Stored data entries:
______________________________

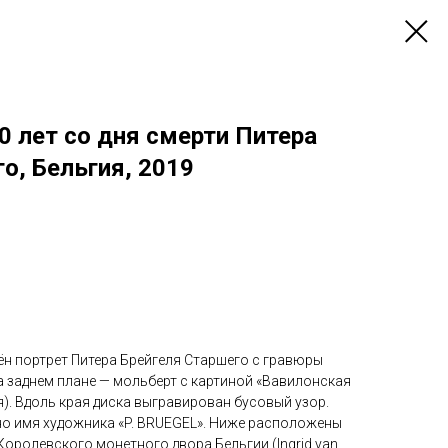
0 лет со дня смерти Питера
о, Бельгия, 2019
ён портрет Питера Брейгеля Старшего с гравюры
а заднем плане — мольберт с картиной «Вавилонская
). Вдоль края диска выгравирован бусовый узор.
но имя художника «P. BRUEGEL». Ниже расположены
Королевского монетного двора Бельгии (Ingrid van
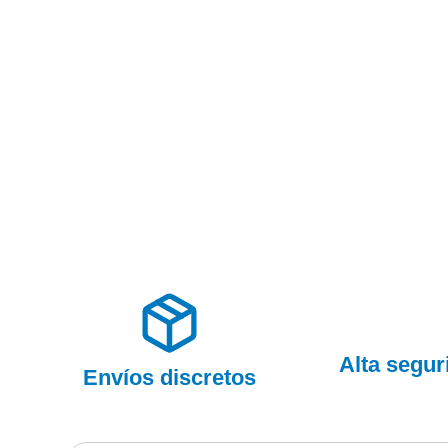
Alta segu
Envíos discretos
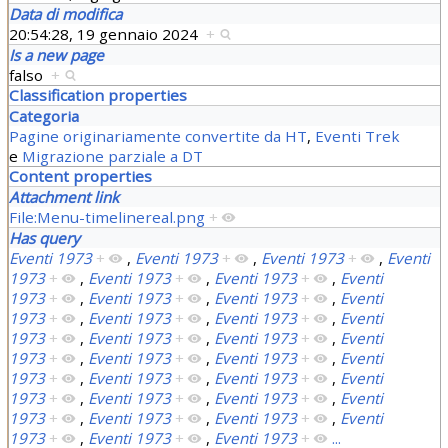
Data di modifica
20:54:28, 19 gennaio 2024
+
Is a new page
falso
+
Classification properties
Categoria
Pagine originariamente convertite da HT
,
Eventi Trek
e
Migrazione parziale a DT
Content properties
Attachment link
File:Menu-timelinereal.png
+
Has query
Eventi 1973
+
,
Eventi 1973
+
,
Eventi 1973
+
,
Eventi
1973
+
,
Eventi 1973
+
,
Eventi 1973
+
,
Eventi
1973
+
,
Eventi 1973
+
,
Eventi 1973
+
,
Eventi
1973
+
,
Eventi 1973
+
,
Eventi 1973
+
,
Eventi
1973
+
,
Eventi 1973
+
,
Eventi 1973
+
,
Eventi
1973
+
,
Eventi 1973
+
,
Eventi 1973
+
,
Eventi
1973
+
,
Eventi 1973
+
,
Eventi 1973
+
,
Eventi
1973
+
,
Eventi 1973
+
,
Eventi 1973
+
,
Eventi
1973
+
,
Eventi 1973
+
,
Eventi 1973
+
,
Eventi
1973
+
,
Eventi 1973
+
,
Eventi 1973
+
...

______________________________

- **WORK TO BE COMPLETED**
Copy out each line of the data where the string "Питера" appears.

- **EXERCISE OUTPUT**
0 лет со дня смерти Питера
ён портрет Питера Брейгеля Старшего с гравюры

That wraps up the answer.